ACTIVITIES.
[1] Answer these questions about the text on reducing a cat's chances of poop problems:
(a) What kind of stools do cats fed wet food tend to have?
(b) Where does the text suggest placing a water bowl?
(c) Which two flavorings does the text suggest for cats that aren't keen on plain water?
[2] Carry on the text about reducing a cat's chances of poop problems, starting after its last sentence.

EXCERPT.
========
Read on to discover ways in which you can reduce your cat’s chances of a poop problem.

1. Drink more water

Cats aren’t great at drinking enough water. Wet food can greatly increase their water intake, but unfortunately isn’t as good for their teeth as dry biscuits. Cats fed wet food tend to have more moist, and often smellier stools! Try to encourage your cat to drink more water.

Lots of cats enjoy drinking from places that aren’t their water bowl. Leaving glasses around their favourite areas, using water fountains or leaving taps running may increase how much your cat drinks. Cats are awkward, and don’t like to drink where they eat! Placing a water bowl away from their feeding station may also increase their water intake. If your cat isn’t keen on plain water, occasional flavouring with tuna in spring water, or boiled chicken water might make it more appealing.
========
DATASET.

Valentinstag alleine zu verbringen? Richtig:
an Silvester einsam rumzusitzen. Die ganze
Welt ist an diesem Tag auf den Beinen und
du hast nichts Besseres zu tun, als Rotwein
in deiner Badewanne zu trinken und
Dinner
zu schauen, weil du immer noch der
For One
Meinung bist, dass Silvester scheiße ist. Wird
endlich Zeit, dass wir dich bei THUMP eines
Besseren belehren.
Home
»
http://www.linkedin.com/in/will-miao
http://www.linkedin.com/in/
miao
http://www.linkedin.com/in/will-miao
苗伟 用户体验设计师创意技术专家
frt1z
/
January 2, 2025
========
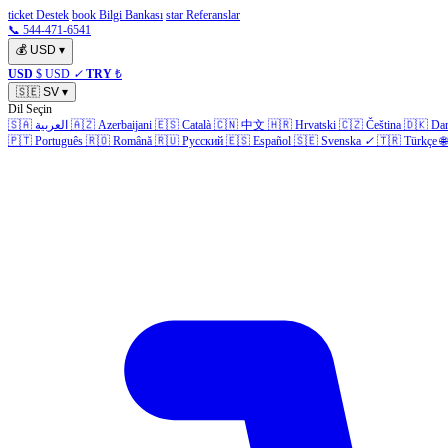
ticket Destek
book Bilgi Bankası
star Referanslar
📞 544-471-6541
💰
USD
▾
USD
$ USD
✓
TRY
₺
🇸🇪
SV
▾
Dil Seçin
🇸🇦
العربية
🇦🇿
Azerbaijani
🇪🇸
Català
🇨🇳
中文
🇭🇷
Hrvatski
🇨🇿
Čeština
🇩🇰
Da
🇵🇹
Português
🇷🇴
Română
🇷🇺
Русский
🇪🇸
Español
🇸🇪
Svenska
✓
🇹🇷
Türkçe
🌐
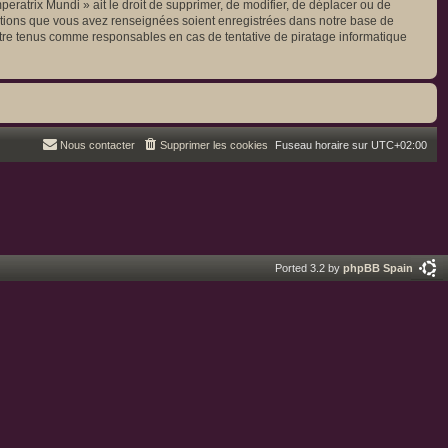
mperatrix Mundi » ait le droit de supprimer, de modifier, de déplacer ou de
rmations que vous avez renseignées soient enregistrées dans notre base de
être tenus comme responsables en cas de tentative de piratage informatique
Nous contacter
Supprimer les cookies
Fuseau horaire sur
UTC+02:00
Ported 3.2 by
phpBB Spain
========
OUTPUTS BY TASK.
[1]
(a) More moist, and often smellier, stools.
(b) Away from the cat's feeding station.
(c) Tuna in spring water, or boiled chicken water.

[2]
2. Make pooping a pleasant experience

Cats like privacy, and they can be fussy with their litter trays. Make your cat’s toilet as nice as it can be. Find out which tray your cat likes - this may be deep, wide or shallow. Offer them different litter types, some like clay between their toes; and others like to bury their business in wood pellets! Place your tray in an area where your cat has privacy, no-one enjoys an audience! If you’ve got a particularly private pooper, try a hooded litter tray. And always keep the toilet clean.

Cats don’t like to share their toilets, so if you’ve got multiple cats always make sure there’s a spare tray. The general rule for multi-cat household trays is number of cats + 1. If you had 3 cats you’d need 4 trays, more trays equals happier cats!

Cats are sensitive to environmental pressures and perceived threats. If your cat is worried they may hold in their poop. If your cat has had a negative faecal experience - whether pain, being attacked by another cat when they’re vulnerable or just an inappropriate tray this may make him more worried about going to the toilet. Pheromone diffusers close to the area might make your pet more comfortable. Make the toilet your cat’s favourite place.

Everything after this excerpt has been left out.